See your point, but in theory a really clever server could have selected the correct template (assuming the particular
fold is in PDB) or worked out that the mutations were incompatible with the "obvious" fold. I suspect there are no current
servers with that level of sophistication but I see no harm in giving it a try. It'll be up to the assessors whether they include
this data when assessing the server predictions - I suspect it won't matter much either way.
Guest
 

Re: T0498 and T0499

Postby Guest on Mon Sep 15, 2008 12:23 am

The structures of T0498/T0499 have actually been released (2jws/2jwu, with 2/4 residues
different). The structure of T0498 is exactly the same as the first structure in Figure 2 of
the paper and T0499 as the second.

At the current stage, I do not think (hope I am wrong) there is any algorithm that can
fold T0498 correctly without reading the paper or having other information (given the
fact that there are a number of 'wrong' templates with 60% of sequence identity to this
target). It is fine to put them in CASP. But if the structural pictures are published before
casp and not all the predictors have read the paper during their prediction, it will result
in unfairness here. I suggest T0498 should be dropped off but T0499 may be kept because
at this level of homology and accuracy, the picture does not help anyway.
Guest
 

Re: T0498 and T0499

Postby Guest on Mon Sep 15, 2008 5:16 am

Last year or earlier in this year I did an experiment on the two proteins described in the paper by running my threading program on them. It turned out that the two different folds appeared among top 20 templates.
However, it is very difficult to have a correct guess of the top 1 models even if I used some energy functions or model quality assessment programs to help me.
T0498 and T0499 are only different in three positions and my program just generated similar folds as their top 1 models.

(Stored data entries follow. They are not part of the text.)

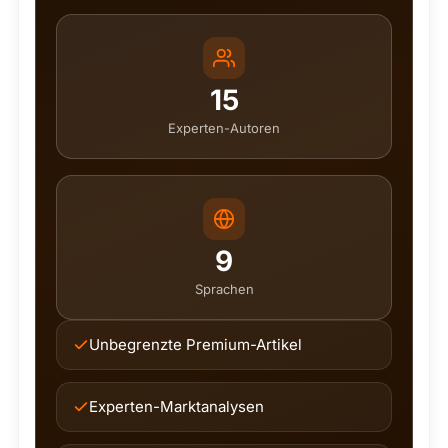
15
Experten-Autoren
9
Sprachen
Unbegrenzte Premium-Artikel
Experten-Marktanalysen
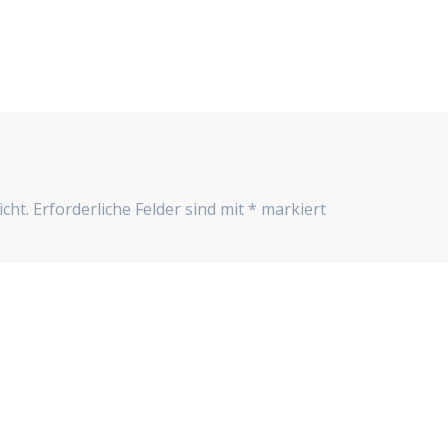
cht.
Erforderliche Felder sind mit
*
markiert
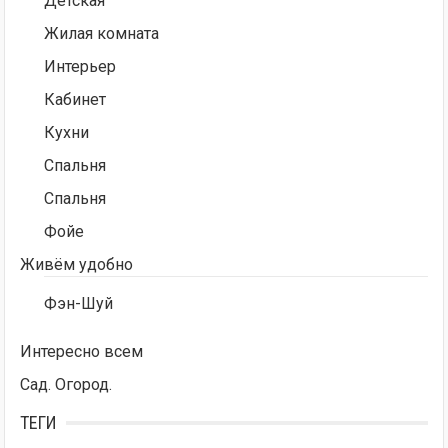
Детская
Жилая комната
Интерьер
Кабинет
Кухни
Спальня
Спальня
Фойе
Живём удобно
Фэн-Шуй
Интересно всем
Сад. Огород.
ТЕГИ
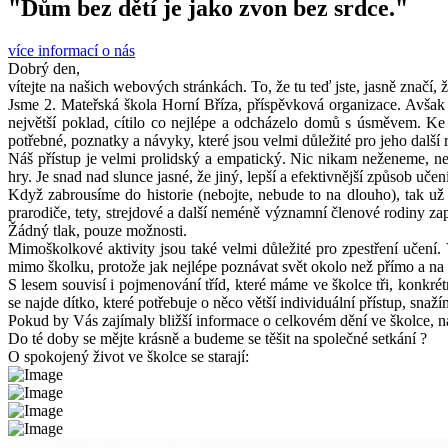
"Dům bez dětí je jako zvon bez srdce."
více informací o nás
Dobrý den,
vítejte na našich webových stránkách. To, že tu teď jste, jasně značí,
Jsme 2. Mateřská škola Horní Bříza, příspěvková organizace. Avšak
největší poklad, cítilo co nejlépe a odcházelo domů s úsměvem. Ke 
potřebné, poznatky a návyky, které jsou velmi důležité pro jeho další 
Náš přístup je velmi prolidský a empatický. Nic nikam neženeme, ne
hry. Je snad nad slunce jasné, že jiný, lepší a efektivnější způsob uče
Když zabrousíme do historie (nebojte, nebude to na dlouho), tak už v
prarodiče, tety, strejdové a další neméně významní členové rodiny za
Žádný tlak, pouze možnosti.
Mimoškolkové aktivity jsou také velmi důležité pro zpestření učení.
mimo školku, protože jak nejlépe poznávat svět okolo než přímo a na v
S lesem souvisí i pojmenování tříd, které máme ve školce tři, konkré
se najde dítko, které potřebuje o něco větší individuální přístup, sn
Pokud by Vás zajímaly bližší informace o celkovém dění ve školce, 
Do té doby se mějte krásně a budeme se těšit na společné setkání ?
O spokojený život ve školce se starají:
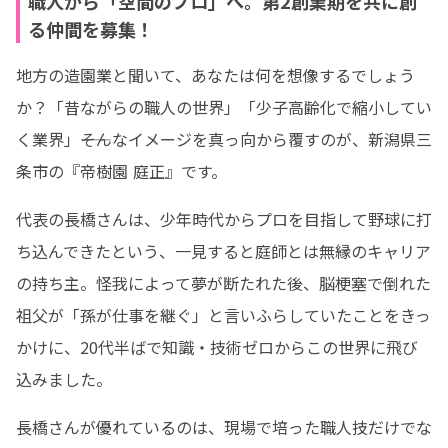
職人から「空間のプロ」へ。第2創業期を共に創
る仲間を募集！
地方の造園業と聞いて、あなたは何を想像するでしょう
か？「昔ながらの職人の世界」「少子高齢化で縮小してい
く業界」――そんなイメージを真っ向から覆すのが、新潟県三
条市の『帝樹園 庭正』です。
代表の長橋さんは、少年時代からプロを目指して野球に打
ち込んできたという、一見すると庭師とは無縁のキャリア
の持ち主。怪我によって夢が断たれた後、脳梗塞で倒れた
祖父が「孫が仕事を継ぐ」と言いふらしていたことをきっ
かけに、20代半ばで知識・技術ゼロからこの世界に飛び
込みました。
長橋さんが優れているのは、現場で培った職人技だけでな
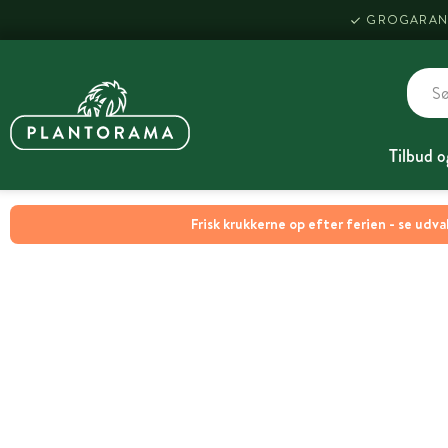
GROGARAN
Tilbud o
Frisk krukkerne op efter ferien - se udva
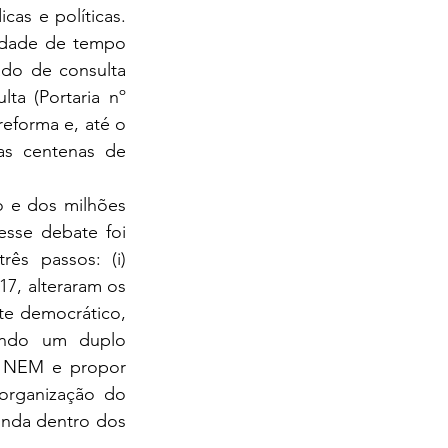
as e políticas. 
sidade de tempo 
do de consulta 
ta (Portaria nº 
eforma e, até o 
s centenas de 
sse debate foi 
ês passos: (i) 
7, alteraram os 
te democrático, 
ando um duplo 
o NEM e propor 
 organização do 
inda dentro dos 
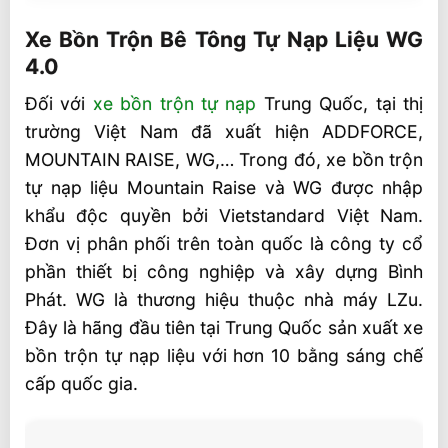
Xe Bồn Trộn Bê Tông Tự Nạp Liệu WG 4.0
Xe Bồn Trộn Bê Tông Tự Nạp Liệu WG
Hoạt động của xe bồn trộn tự nạp liệu rất
4.0
ưu việt
Đối với
xe bồn trộn tự nạp
Trung Quốc, tại thị
Thông số Xe Bồn Trộn Bê Tông Tự Nạp
trường Việt Nam đã xuất hiện ADDFORCE,
Liệu WG 4.0
MOUNTAIN RAISE, WG,… Trong đó, xe bồn trộn
tự nạp liệu Mountain Raise và WG được nhập
khẩu độc quyền bởi Vietstandard Việt Nam.
Đơn vị phân phối trên toàn quốc là công ty cổ
phần thiết bị công nghiệp và xây dựng Bình
Phát. WG là thương hiệu thuộc nhà máy LZu.
Đây là hãng đầu tiên tại Trung Quốc sản xuất xe
bồn trộn tự nạp liệu với hơn 10 bằng sáng chế
cấp quốc gia.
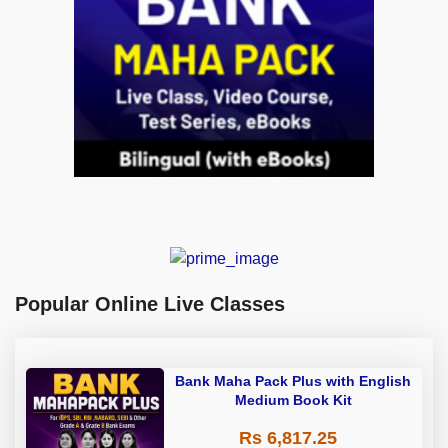
Popular Online Live Classes
Bank Maha Pack Plus with English
Medium Book Kit
Rs 6,817.25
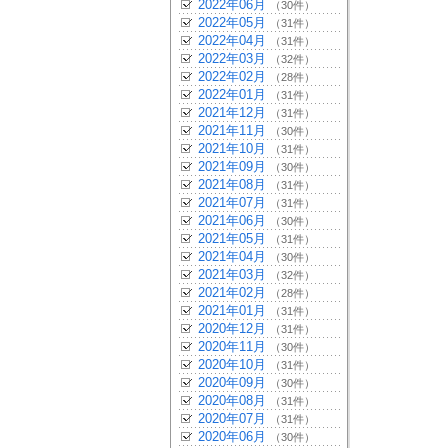
2022年06月
（30件）
2022年05月
（31件）
2022年04月
（31件）
2022年03月
（32件）
2022年02月
（28件）
2022年01月
（31件）
2021年12月
（31件）
2021年11月
（30件）
2021年10月
（31件）
2021年09月
（30件）
2021年08月
（31件）
2021年07月
（31件）
2021年06月
（30件）
2021年05月
（31件）
2021年04月
（30件）
2021年03月
（32件）
2021年02月
（28件）
2021年01月
（31件）
2020年12月
（31件）
2020年11月
（30件）
2020年10月
（31件）
2020年09月
（30件）
2020年08月
（31件）
2020年07月
（31件）
2020年06月
（30件）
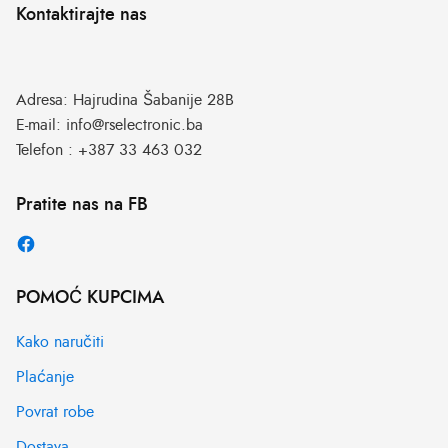
Kontaktirajte nas
Adresa:
Hajrudina Šabanije 28B
E-mail:
info@rselectronic.ba
Telefon :
+387 33 463 032
Pratite nas na FB
POMOĆ KUPCIMA
Kako naručiti
Plaćanje
Povrat robe
Dostava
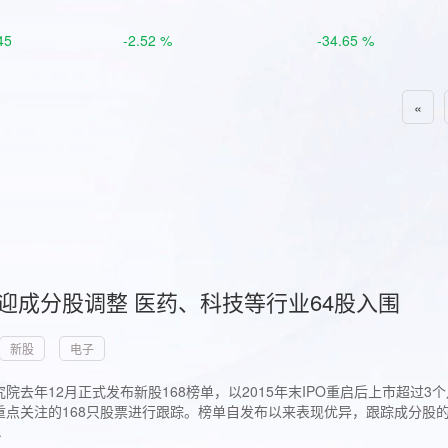
45
-2.52 %
-34.65 %
«
首迎成分股调整 医药、科技等行业64股入围
新股
电子
院去年12月正式发布新股168榜单，以2015年末IPO重启后上市超
点关注的168只股票进行跟踪。榜单自发布以来表现优异，跟踪成分股的1
.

Guest wrote:The structures of T0498/T0499 have actually been released (2jws/2jwu, with 2/4 residues
different). The structure of T0498 is exactly the same as the first structure in Figure 2 of
the paper and T0499 as the second.

At the current stage, I do not think (hope I am wrong) there is any algorithm that can
fold T0498 correctly without reading the paper or having other information (given the
fact that there are a number of 'wrong' templates with 60% of sequence identity to this
target). It is fine to put them in CASP. But if the structural pictures are published before
casp and not all the predictors have read the paper during their prediction, it will result
in unfairness here. I suggest T0498 should be dropped off but T0499 may be kept because
at this level of homology and accuracy, the picture does not help anyway.
Guest
 

Re: T0498 and T0499

Postby Guest on Mon Sep 15, 2008 8:19 am

Guest wrote:The structures of T0498/T0499 have actually been released (2jws/2jwu, with 2/4 residues
different). The structure of T0498 is exactly the same as the first structure in Figure 2 of
the paper and T0499 as the second.


Well, it's no surprise that they have the same structures as those seen in the paper - those ARE the structures
from the paper! They are not T0498 and T0499 however. Maybe T0498 and T0499 do adopt those same structures,
but as it only takes 2-4 residues to change the overall fold of these proteins we can't say for sure until we
see the structure solutions for the exact T0498 and T0499 sequences.
Guest
 

Re: T0498 and T0499

Postby Guest on Sun Oct 12, 2008 11:52 am

Another paper about these two proteins has been published in PNAS:
http://www.pnas.org/content/105/38/14412.abstract

Both papers were edited by David Baker.